IN GENNESSEE COUNTY, MICHIGAN (FLINT), THE EMERGENCY ambulance service is provided by Regional EMS, a private not-for-profit company.

Yesterday (Monday) a 7-yr.-old boy was riding a dirt bike in an indoor motocross track in Fenton when he lost control of his bike and crashed into a steel pole.  An ambulance was called for the obviously injured boy and one was dispatched from the nearest station 6 miles away at 5:09 pm.  Three minutes later the ambulance radioed back for directions to the address on Thompson Street, which is a main thorofare in Fenton.  Eleven minutes after that transmission, the ambulance radioed again that it had broken down and could not complete the call.  A second ambulance was then dispatched and it arrived on the scene 22 minutes after the original call.

A sheriff’s dept. paramedic arrived on the scene five minutes after the intial call and tended to the boy while waiting for the ambulance.  Three hours later the boy died at the hospital.

regionalems
Regional EMS photo

This lengthy response time is not unique for Regional EMS, however.  The Flint Journal explains:

Until January, Regional EMS was on probation because of what regulators called a “pattern of delayed responses” to emergency calls and because of other problems.

Regional was allowed to operate while on probation but was required to give its dispatchers more training, show that it was using updated map books of Genesee County, and to turn over its dispatching policies and procedures to the county Medical Control Authority.

Regional’s probation came after Medical Control said it saw a “pattern of delayed responses” to calls for help for more than two years.

Medical Control claimed at the time that 15 of 17 allegations against the company for delayed responses and dispatching trouble were valid.

Read the entire story in the Flint Journal HERE.
Regional EMS company WEBSITE.

Firegeezer wants to know:
The only reports on this say that the boy was on a “dirt bike.”  Was this just a simple bicycle with those knobby tires, or was it a motorbike?  I just cannot imagine parents sending a child that young out to play on a motorcycle.  But it happens, I know.

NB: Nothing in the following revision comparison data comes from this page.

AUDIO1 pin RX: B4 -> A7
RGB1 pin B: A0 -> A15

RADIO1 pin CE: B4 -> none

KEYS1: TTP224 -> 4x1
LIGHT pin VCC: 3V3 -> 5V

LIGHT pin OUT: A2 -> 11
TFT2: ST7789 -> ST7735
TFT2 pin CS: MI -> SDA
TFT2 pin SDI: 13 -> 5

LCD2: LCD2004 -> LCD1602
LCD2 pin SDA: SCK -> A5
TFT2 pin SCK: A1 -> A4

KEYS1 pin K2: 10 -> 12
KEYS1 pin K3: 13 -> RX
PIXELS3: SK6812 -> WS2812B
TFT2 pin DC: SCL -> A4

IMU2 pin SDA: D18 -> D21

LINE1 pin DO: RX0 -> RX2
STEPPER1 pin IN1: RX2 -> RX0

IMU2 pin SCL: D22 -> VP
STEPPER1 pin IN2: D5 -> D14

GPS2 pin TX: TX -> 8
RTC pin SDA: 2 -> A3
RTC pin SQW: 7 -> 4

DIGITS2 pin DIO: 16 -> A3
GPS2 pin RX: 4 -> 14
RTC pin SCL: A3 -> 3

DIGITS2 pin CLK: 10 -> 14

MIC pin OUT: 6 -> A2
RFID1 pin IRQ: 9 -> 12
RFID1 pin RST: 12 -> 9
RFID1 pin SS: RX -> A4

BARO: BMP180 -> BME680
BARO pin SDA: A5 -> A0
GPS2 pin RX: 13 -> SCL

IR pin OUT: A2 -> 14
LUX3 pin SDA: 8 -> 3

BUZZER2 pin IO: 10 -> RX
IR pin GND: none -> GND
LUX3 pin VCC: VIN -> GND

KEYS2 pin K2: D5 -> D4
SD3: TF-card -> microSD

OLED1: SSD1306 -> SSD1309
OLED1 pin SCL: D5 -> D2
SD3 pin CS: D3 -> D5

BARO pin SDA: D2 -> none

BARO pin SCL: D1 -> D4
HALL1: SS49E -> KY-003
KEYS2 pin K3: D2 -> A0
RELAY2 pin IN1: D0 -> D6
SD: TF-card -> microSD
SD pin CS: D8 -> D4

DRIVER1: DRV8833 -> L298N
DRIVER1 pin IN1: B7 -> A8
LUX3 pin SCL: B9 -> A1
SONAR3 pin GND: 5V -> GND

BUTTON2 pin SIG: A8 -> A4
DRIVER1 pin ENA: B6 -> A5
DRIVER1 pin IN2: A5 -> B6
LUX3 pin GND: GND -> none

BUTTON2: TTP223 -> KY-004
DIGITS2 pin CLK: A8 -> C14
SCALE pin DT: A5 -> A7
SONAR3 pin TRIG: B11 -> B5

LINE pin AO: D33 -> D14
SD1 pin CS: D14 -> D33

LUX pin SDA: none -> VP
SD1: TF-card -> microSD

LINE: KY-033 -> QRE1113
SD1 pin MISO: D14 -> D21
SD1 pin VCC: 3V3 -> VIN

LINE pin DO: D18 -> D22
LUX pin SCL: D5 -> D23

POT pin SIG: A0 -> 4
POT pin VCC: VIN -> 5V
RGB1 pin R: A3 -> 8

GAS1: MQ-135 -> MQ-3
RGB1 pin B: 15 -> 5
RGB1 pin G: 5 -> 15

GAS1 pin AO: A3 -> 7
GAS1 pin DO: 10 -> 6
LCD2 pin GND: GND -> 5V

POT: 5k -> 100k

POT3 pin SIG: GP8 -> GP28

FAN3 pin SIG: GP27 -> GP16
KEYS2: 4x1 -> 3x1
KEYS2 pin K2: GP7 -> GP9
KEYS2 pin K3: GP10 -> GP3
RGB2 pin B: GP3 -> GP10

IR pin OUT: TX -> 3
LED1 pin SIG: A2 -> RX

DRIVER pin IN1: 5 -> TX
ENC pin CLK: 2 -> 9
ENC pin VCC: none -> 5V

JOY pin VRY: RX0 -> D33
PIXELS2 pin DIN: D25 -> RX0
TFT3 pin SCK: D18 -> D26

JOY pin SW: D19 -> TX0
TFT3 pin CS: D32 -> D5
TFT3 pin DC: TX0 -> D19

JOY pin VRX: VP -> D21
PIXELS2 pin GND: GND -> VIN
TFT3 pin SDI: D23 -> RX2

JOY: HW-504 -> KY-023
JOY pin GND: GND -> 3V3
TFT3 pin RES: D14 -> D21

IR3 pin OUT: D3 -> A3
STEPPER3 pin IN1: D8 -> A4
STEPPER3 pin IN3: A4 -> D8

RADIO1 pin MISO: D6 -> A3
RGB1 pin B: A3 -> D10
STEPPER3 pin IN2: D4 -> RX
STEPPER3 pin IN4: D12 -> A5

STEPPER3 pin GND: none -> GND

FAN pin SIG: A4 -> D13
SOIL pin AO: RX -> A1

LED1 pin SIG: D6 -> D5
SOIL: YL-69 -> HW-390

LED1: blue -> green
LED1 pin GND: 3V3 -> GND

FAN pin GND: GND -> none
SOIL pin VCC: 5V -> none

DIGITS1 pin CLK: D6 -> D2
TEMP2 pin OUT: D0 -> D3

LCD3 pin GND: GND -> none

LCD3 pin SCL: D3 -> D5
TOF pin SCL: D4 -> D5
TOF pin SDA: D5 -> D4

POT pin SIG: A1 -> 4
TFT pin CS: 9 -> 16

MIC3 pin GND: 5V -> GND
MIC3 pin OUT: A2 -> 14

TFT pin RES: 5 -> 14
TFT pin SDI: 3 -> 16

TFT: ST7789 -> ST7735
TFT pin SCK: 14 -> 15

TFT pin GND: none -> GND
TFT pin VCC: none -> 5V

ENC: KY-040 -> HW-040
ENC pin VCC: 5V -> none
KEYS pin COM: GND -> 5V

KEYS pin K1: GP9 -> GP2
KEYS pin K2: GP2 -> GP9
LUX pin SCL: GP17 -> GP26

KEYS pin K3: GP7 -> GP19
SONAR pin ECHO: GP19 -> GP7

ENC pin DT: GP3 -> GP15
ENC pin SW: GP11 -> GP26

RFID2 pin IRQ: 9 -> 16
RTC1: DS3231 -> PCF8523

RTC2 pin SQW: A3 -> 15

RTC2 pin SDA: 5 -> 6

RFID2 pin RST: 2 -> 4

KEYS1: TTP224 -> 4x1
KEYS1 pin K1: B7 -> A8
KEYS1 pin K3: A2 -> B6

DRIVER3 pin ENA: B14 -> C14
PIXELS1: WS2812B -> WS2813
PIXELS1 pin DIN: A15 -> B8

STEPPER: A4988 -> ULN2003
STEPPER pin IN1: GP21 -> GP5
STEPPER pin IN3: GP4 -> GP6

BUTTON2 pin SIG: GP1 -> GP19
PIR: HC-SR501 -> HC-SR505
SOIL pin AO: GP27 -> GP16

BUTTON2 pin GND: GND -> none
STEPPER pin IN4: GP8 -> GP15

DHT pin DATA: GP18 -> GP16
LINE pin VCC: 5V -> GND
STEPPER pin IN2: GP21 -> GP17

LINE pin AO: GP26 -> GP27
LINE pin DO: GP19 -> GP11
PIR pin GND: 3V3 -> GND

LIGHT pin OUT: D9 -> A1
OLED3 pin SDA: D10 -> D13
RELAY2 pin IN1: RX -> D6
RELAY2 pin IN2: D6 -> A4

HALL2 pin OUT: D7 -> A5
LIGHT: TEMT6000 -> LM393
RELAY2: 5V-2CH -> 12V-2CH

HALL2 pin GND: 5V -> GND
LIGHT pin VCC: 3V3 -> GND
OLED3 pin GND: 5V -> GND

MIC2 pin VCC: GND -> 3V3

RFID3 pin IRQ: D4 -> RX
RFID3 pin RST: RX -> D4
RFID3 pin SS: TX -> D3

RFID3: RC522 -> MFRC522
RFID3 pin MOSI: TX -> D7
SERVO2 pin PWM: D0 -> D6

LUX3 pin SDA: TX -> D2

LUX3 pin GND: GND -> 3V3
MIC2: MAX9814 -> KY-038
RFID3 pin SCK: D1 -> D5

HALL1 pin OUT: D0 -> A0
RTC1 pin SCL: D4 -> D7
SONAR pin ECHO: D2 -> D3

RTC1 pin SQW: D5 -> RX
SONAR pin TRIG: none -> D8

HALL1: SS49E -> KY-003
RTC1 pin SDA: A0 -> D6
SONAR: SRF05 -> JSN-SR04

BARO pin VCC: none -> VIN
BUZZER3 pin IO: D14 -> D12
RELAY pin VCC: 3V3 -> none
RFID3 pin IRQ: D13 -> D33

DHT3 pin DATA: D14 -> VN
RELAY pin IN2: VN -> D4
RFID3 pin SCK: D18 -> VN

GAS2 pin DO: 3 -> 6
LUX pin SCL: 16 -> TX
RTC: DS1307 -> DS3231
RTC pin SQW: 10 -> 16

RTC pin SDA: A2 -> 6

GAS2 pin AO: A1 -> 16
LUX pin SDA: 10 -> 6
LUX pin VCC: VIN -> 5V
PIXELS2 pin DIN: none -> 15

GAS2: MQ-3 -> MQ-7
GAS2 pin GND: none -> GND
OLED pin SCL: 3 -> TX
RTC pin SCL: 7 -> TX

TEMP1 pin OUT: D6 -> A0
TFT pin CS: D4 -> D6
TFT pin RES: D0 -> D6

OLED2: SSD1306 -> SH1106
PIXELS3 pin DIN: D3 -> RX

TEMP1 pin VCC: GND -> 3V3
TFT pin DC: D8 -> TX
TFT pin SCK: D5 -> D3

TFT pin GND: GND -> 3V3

Whether it was motor- or pedal-powered, why was this arena allowing someone that young and irresponsible to ride on a hazardous course like that?

And what gives with this ambulance company?  After being on probation for, among other reasons, employing drivers who get lost, why are they still sending out people who cannot find the main highways?  (and don’t have sense enough to know where they are going before they leave the station).

There are a whole lot of people who have a share of the responsibility for this debacle.

2 Responses to “Troubled Ambulance Company In More Trouble”

  1. on 01 Apr 2008 at 5:23 pm 1.Mffcaptain said …

    I agree totally with firegeezer I personaly transported a seven year old boy to our local hospital with a basaler skull fracture from being unattended on a small dirt bike while the family was out for a ride. in this case as with many the parents are to blame.

  2. on 10 Jul 2008 at 9:42 pm 2.Baxfm said …

    The boy was on a motor dirtbike. He was riding at an indoor complex he had been to before. Apparently, he just lost control and hit the metal pole on the side of the course. Regional claimed their people knew where the site was, but had difficulties with their rig. They also stated the response time was 19 minutes and not 22 minutes. Either time is bad in my mind. I required their services in the summer of 2007, and I had no problems whatsoever. I was quite pleased with the care I received. Check out the website www.tctimes.com to view the article they had on the incident.